By Ruth Bayang
NORTHWEST ASIAN WEEKLY
He calls himself a “turnaround specialist” and David Chan wants your vote for the Snohomish County Public Utility District (PUD) Board of Commissioners.
Born and raised in Hong Kong, Chan moved to the United States in 1972.
He has been a Fire Commissioner for the past 12 years and now he has set his sights on the Snohomish PUD.
“People encouraged me to run, and do for the PUD what I did for Fire District 1,” said Chan. On his campaign website, Chan said he slashed 40 percent of Fire District 1’s administrative expenses without reducing any public services.
“As Fire Commissioner, I helped turn Fire District 1 around and into a financially strong Regional Fire Authority.”
He said the Snohomish PUD has increased rates 3.5 percent every year in recent years.
“It’s time for an outsider to have a fresh pair of eyes with new ideas to exercise more cost control and keep PUD rates low.”
Chan is competing with four other candidates for District 2 which encompasses southwest Snohomish County, including Lynnwood and Edmonds. Incumbent Kathleen Vaughn is running for a fifth term.
Chan holds an MBA in business finance, and is a practicing certified public accountant (CPA). As a business consultant, he said he helps organizations improve efficiency and achieve greater profit margins.
“What the PUD needs is a long-term financial plan. How do we secure energy? Our energy is not a luxury. It’s a basic need for every single household and the rate increases are hard on senior citizens.”
Though Chan said he is all for renewable energy, he said the Sunset Falls hydroelectric project — which the PUD had to abandon in April — wasted millions of dollars in taxpayer money.
“It’s not cost effective to generate that kind of energy, and that project lacked milestones which any private sector project would have had.” Chan also said the PUD did not budget well enough to secure money to finish the project. He thinks a better option would have been for the PUD to go in on a joint effort with other PUDs across the nation.

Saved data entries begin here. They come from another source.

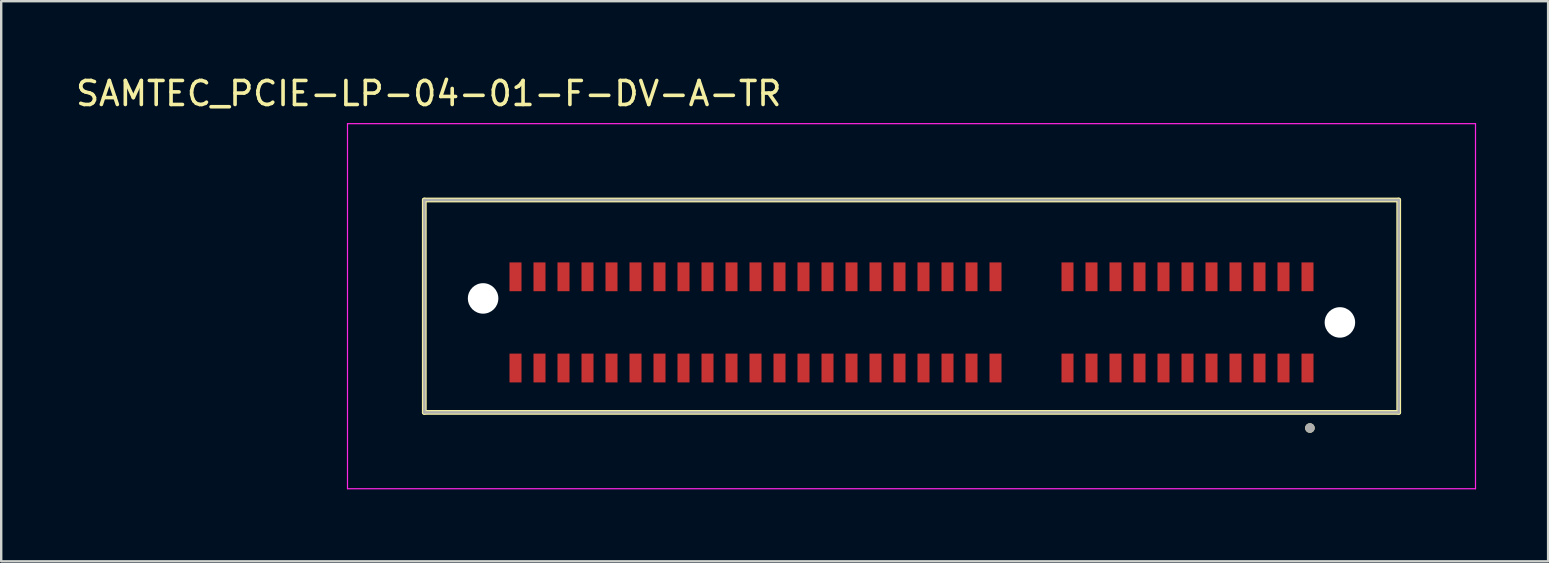
<source format=kicad_pcb>
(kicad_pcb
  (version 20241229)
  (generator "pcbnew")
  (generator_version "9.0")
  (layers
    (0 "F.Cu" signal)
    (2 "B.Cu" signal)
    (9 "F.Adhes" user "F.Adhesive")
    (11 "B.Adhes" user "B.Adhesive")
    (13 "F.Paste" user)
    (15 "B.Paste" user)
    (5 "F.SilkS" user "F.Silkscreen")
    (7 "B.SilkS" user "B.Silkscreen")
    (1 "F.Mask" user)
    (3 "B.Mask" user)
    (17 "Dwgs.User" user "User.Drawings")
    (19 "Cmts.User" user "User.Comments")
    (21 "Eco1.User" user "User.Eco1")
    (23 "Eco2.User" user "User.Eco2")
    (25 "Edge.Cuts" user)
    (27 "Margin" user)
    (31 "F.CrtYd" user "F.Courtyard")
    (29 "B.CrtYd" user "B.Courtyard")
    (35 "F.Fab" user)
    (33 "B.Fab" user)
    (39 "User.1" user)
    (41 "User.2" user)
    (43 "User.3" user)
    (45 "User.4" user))
  (footprint "SAMTEC_PCIE-LP-04-01-F-DV-A-TR"
    (layer "F.Cu")
    (at 34.929 10.384)
    (property "Reference" "SAMTEC_PCIE-LP-04-01-F-DV-A-TR" (at -20.114 -9.536 0) (layer "F.SilkS") (effects (font (size 1 1) (thickness 0.15))))
    (attr smd)
    (fp_line (start -20.3 -5.1) (end 20.3 -5.1) (stroke (width 0.2) (type solid)) (layer "F.SilkS"))
    (fp_line (start -20.3 3.75) (end -20.3 -5.1) (stroke (width 0.2) (type solid)) (layer "F.SilkS"))
    (fp_line (start 20.3 -5.1) (end 20.3 3.75) (stroke (width 0.2) (type solid)) (layer "F.SilkS"))
    (fp_line (start 20.3 3.75) (end -20.3 3.75) (stroke (width 0.2) (type solid)) (layer "F.SilkS"))
    (fp_circle (center 16.6 4.4) (end 16.7 4.4) (stroke (width 0.2) (type solid)) (fill no) (layer "F.SilkS"))
    (fp_line (start -23.5 -8.28) (end 23.5 -8.28) (stroke (width 0.05) (type solid)) (layer "F.CrtYd"))
    (fp_line (start -23.5 6.93) (end -23.5 -8.28) (stroke (width 0.05) (type solid)) (layer "F.CrtYd"))
    (fp_line (start 23.5 -8.28) (end 23.5 6.93) (stroke (width 0.05) (type solid)) (layer "F.CrtYd"))
    (fp_line (start 23.5 6.93) (end -23.5 6.93) (stroke (width 0.05) (type solid)) (layer "F.CrtYd"))
    (fp_line (start -20.3 -5.1) (end 20.3 -5.1) (stroke (width 0.1) (type solid)) (layer "F.Fab"))
    (fp_line (start -20.3 3.75) (end -20.3 -5.1) (stroke (width 0.1) (type solid)) (layer "F.Fab"))
    (fp_line (start 20.3 -5.1) (end 20.3 3.75) (stroke (width 0.1) (type solid)) (layer "F.Fab"))
    (fp_line (start 20.3 3.75) (end -20.3 3.75) (stroke (width 0.1) (type solid)) (layer "F.Fab"))
    (fp_circle (center 16.6 4.4) (end 16.7 4.4) (stroke (width 0.2) (type solid)) (fill no) (layer "F.Fab"))
    (pad "" np_thru_hole circle (at -17.85 -1) (size 1.27 1.27) (drill 1.27) (layers "*.Cu" "*.Mask"))
    (pad "" np_thru_hole circle (at 17.85 0) (size 1.27 1.27) (drill 1.27) (layers "*.Cu" "*.Mask"))
    (pad "A01" smd rect (at 16.5 1.9 90) (size 1.2 0.5) (layers "F.Cu" "F.Mask" "F.Paste"))
    (pad "A02" smd rect (at 15.5 1.9 90) (size 1.2 0.5) (layers "F.Cu" "F.Mask" "F.Paste"))
    (pad "A03" smd rect (at 14.5 1.9 90) (size 1.2 0.5) (layers "F.Cu" "F.Mask" "F.Paste"))
    (pad "A04" smd rect (at 13.5 1.9 90) (size 1.2 0.5) (layers "F.Cu" "F.Mask" "F.Paste"))
    (pad "A05" smd rect (at 12.5 1.9 90) (size 1.2 0.5) (layers "F.Cu" "F.Mask" "F.Paste"))
    (pad "A06" smd rect (at 11.5 1.9 90) (size 1.2 0.5) (layers "F.Cu" "F.Mask" "F.Paste"))
    (pad "A07" smd rect (at 10.5 1.9 90) (size 1.2 0.5) (layers "F.Cu" "F.Mask" "F.Paste"))
    (pad "A08" smd rect (at 9.5 1.9 90) (size 1.2 0.5) (layers "F.Cu" "F.Mask" "F.Paste"))
    (pad "A09" smd rect (at 8.5 1.9 90) (size 1.2 0.5) (layers "F.Cu" "F.Mask" "F.Paste"))
    (pad "A10" smd rect (at 7.5 1.9 90) (size 1.2 0.5) (layers "F.Cu" "F.Mask" "F.Paste"))
    (pad "A11" smd rect (at 6.5 1.9 90) (size 1.2 0.5) (layers "F.Cu" "F.Mask" "F.Paste"))
    (pad "A12" smd rect (at 3.5 1.9 90) (size 1.2 0.5) (layers "F.Cu" "F.Mask" "F.Paste"))
    (pad "A13" smd rect (at 2.5 1.9 90) (size 1.2 0.5) (layers "F.Cu" "F.Mask" "F.Paste"))
    (pad "A14" smd rect (at 1.5 1.9 90) (size 1.2 0.5) (layers "F.Cu" "F.Mask" "F.Paste"))
    (pad "A15" smd rect (at 0.5 1.9 90) (size 1.2 0.5) (layers "F.Cu" "F.Mask" "F.Paste"))
    (pad "A16" smd rect (at -0.5 1.9 90) (size 1.2 0.5) (layers "F.Cu" "F.Mask" "F.Paste"))
    (pad "A17" smd rect (at -1.5 1.9 90) (size 1.2 0.5) (layers "F.Cu" "F.Mask" "F.Paste"))
    (pad "A18" smd rect (at -2.5 1.9 90) (size 1.2 0.5) (layers "F.Cu" "F.Mask" "F.Paste"))
    (pad "A19" smd rect (at -3.5 1.9 90) (size 1.2 0.5) (layers "F.Cu" "F.Mask" "F.Paste"))
    (pad "A20" smd rect (at -4.5 1.9 90) (size 1.2 0.5) (layers "F.Cu" "F.Mask" "F.Paste"))
    (pad "A21" smd rect (at -5.5 1.9 90) (size 1.2 0.5) (layers "F.Cu" "F.Mask" "F.Paste"))
    (pad "A22" smd rect (at -6.5 1.9 90) (size 1.2 0.5) (layers "F.Cu" "F.Mask" "F.Paste"))
    (pad "A23" smd rect (at -7.5 1.9 90) (size 1.2 0.5) (layers "F.Cu" "F.Mask" "F.Paste"))
    (pad "A24" smd rect (at -8.5 1.9 90) (size 1.2 0.5) (layers "F.Cu" "F.Mask" "F.Paste"))
    (pad "A25" smd rect (at -9.5 1.9 90) (size 1.2 0.5) (layers "F.Cu" "F.Mask" "F.Paste"))
    (pad "A26" smd rect (at -10.5 1.9 90) (size 1.2 0.5) (layers "F.Cu" "F.Mask" "F.Paste"))
    (pad "A27" smd rect (at -11.5 1.9 90) (size 1.2 0.5) (layers "F.Cu" "F.Mask" "F.Paste"))
    (pad "A28" smd rect (at -12.5 1.9 90) (size 1.2 0.5) (layers "F.Cu" "F.Mask" "F.Paste"))
    (pad "A29" smd rect (at -13.5 1.9 90) (size 1.2 0.5) (layers "F.Cu" "F.Mask" "F.Paste"))
    (pad "A30" smd rect (at -14.5 1.9 90) (size 1.2 0.5) (layers "F.Cu" "F.Mask" "F.Paste"))
    (pad "A31" smd rect (at -15.5 1.9 90) (size 1.2 0.5) (layers "F.Cu" "F.Mask" "F.Paste"))
    (pad "A32" smd rect (at -16.5 1.9 90) (size 1.2 0.5) (layers "F.Cu" "F.Mask" "F.Paste"))
    (pad "B01" smd rect (at 16.5 -1.9 90) (size 1.2 0.5) (layers "F.Cu" "F.Mask" "F.Paste"))
    (pad "B02" smd rect (at 15.5 -1.9 90) (size 1.2 0.5) (layers "F.Cu" "F.Mask" "F.Paste"))
    (pad "B03" smd rect (at 14.5 -1.9 90) (size 1.2 0.5) (layers "F.Cu" "F.Mask" "F.Paste"))
    (pad "B04" smd rect (at 13.5 -1.9 90) (size 1.2 0.5) (layers "F.Cu" "F.Mask" "F.Paste"))
    (pad "B05" smd rect (at 12.5 -1.9 90) (size 1.2 0.5) (layers "F.Cu" "F.Mask" "F.Paste"))
    (pad "B06" smd rect (at 11.5 -1.9 90) (size 1.2 0.5) (layers "F.Cu" "F.Mask" "F.Paste"))
    (pad "B07" smd rect (at 10.5 -1.9 90) (size 1.2 0.5) (layers "F.Cu" "F.Mask" "F.Paste"))
    (pad "B08" smd rect (at 9.5 -1.9 90) (size 1.2 0.5) (layers "F.Cu" "F.Mask" "F.Paste"))
    (pad "B09" smd rect (at 8.5 -1.9 90) (size 1.2 0.5) (layers "F.Cu" "F.Mask" "F.Paste"))
    (pad "B10" smd rect (at 7.5 -1.9 90) (size 1.2 0.5) (layers "F.Cu" "F.Mask" "F.Paste"))
    (pad "B11" smd rect (at 6.5 -1.9 90) (size 1.2 0.5) (layers "F.Cu" "F.Mask" "F.Paste"))
    (pad "B12" smd rect (at 3.5 -1.9 90) (size 1.2 0.5) (layers "F.Cu" "F.Mask" "F.Paste"))
    (pad "B13" smd rect (at 2.5 -1.9 90) (size 1.2 0.5) (layers "F.Cu" "F.Mask" "F.Paste"))
    (pad "B14" smd rect (at 1.5 -1.9 90) (size 1.2 0.5) (layers "F.Cu" "F.Mask" "F.Paste"))
    (pad "B15" smd rect (at 0.5 -1.9 90) (size 1.2 0.5) (layers "F.Cu" "F.Mask" "F.Paste"))
    (pad "B16" smd rect (at -0.5 -1.9 90) (size 1.2 0.5) (layers "F.Cu" "F.Mask" "F.Paste"))
    (pad "B17" smd rect (at -1.5 -1.9 90) (size 1.2 0.5) (layers "F.Cu" "F.Mask" "F.Paste"))
    (pad "B18" smd rect (at -2.5 -1.9 90) (size 1.2 0.5) (layers "F.Cu" "F.Mask" "F.Paste"))
    (pad "B19" smd rect (at -3.5 -1.9 90) (size 1.2 0.5) (layers "F.Cu" "F.Mask" "F.Paste"))
    (pad "B20" smd rect (at -4.5 -1.9 90) (size 1.2 0.5) (layers "F.Cu" "F.Mask" "F.Paste"))
    (pad "B21" smd rect (at -5.5 -1.9 90) (size 1.2 0.5) (layers "F.Cu" "F.Mask" "F.Paste"))
    (pad "B22" smd rect (at -6.5 -1.9 90) (size 1.2 0.5) (layers "F.Cu" "F.Mask" "F.Paste"))
    (pad "B23" smd rect (at -7.5 -1.9 90) (size 1.2 0.5) (layers "F.Cu" "F.Mask" "F.Paste"))
    (pad "B24" smd rect (at -8.5 -1.9 90) (size 1.2 0.5) (layers "F.Cu" "F.Mask" "F.Paste"))
    (pad "B25" smd rect (at -9.5 -1.9 90) (size 1.2 0.5) (layers "F.Cu" "F.Mask" "F.Paste"))
    (pad "B26" smd rect (at -10.5 -1.9 90) (size 1.2 0.5) (layers "F.Cu" "F.Mask" "F.Paste"))
    (pad "B27" smd rect (at -11.5 -1.9 90) (size 1.2 0.5) (layers "F.Cu" "F.Mask" "F.Paste"))
    (pad "B28" smd rect (at -12.5 -1.9 90) (size 1.2 0.5) (layers "F.Cu" "F.Mask" "F.Paste"))
    (pad "B29" smd rect (at -13.5 -1.9 90) (size 1.2 0.5) (layers "F.Cu" "F.Mask" "F.Paste"))
    (pad "B30" smd rect (at -14.5 -1.9 90) (size 1.2 0.5) (layers "F.Cu" "F.Mask" "F.Paste"))
    (pad "B31" smd rect (at -15.5 -1.9 90) (size 1.2 0.5) (layers "F.Cu" "F.Mask" "F.Paste"))
    (pad "B32" smd rect (at -16.5 -1.9 90) (size 1.2 0.5) (layers "F.Cu" "F.Mask" "F.Paste")))
  (gr_rect
    (start -3 -3)
    (end 61.454 20.339)
    (stroke (width 0.1) (type default))
    (fill no)
    (layer "Edge.Cuts")))
</source>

“Renewable energy at an affordable price” is what Chan’s campaign website states.
Ignacio Castro Jr., a retired employee of Snohomish County PUD, wrote in a letter to the editor at The Herald, “David is committed to thought-out plans for customer needs, employee wellbeing, and needed electrical system resources, while protecting the environment. The purchase of electrical power will include a sensible combination of hydro, solar, and wind. Equal sensitivity will be given to PUD water services. This will lead to a good plan and should generate stable rates and better cost controls.”
One of Chan’s ideas to promote conservation and reduce Snohomish County’s carbon footprint, while increasing the PUD’s revenue, is by encouraging the use of more electric vehicles.
“Anything that uses electricity that will generate more income for PUD.”
He also plans to stop no-bid contracts and increase transparency by holding meetings in various locations to hear unique hyperlocal concerns.
“Concerns in South Everett are different from what Arlington wants,” said Chan.
If elected, Chan promises to clean house.
“The PUD is a business in need of better oversight.” He also wants to create a better workplace where employees feel safe and valued, and he wants more inclusion and innovation. Chan said he will also push to obtain federal and state grants to expand discounted rates for low-income customers and senior citizens.
In March 2017, Chan and another Snohomish County fire commissioner were reprimanded for making insensitive remarks about hiring Mexicans as cheap labor. Their microphones, rolling during a break in a public meeting, broadcast those comments online.
“I have apologized and addressed [this incident] on several occasions, and I take complete responsibility.” Chan added that that experience helped him to grow.
Chan started his career as a CPA with international accounting firms. He graduated from the University of Oregon and has an MBA from California State University at Hayward. He is married with two children.
He points out that he is one of only a handful of Asian elected officials in Snohomish County.
“Asians need to participate in this (election) process,” said Chan. “We have the population, yet many are not registered voters or voting at all.”
Chan promised, “I will take the politics out of the PUD and focus on practical solutions.”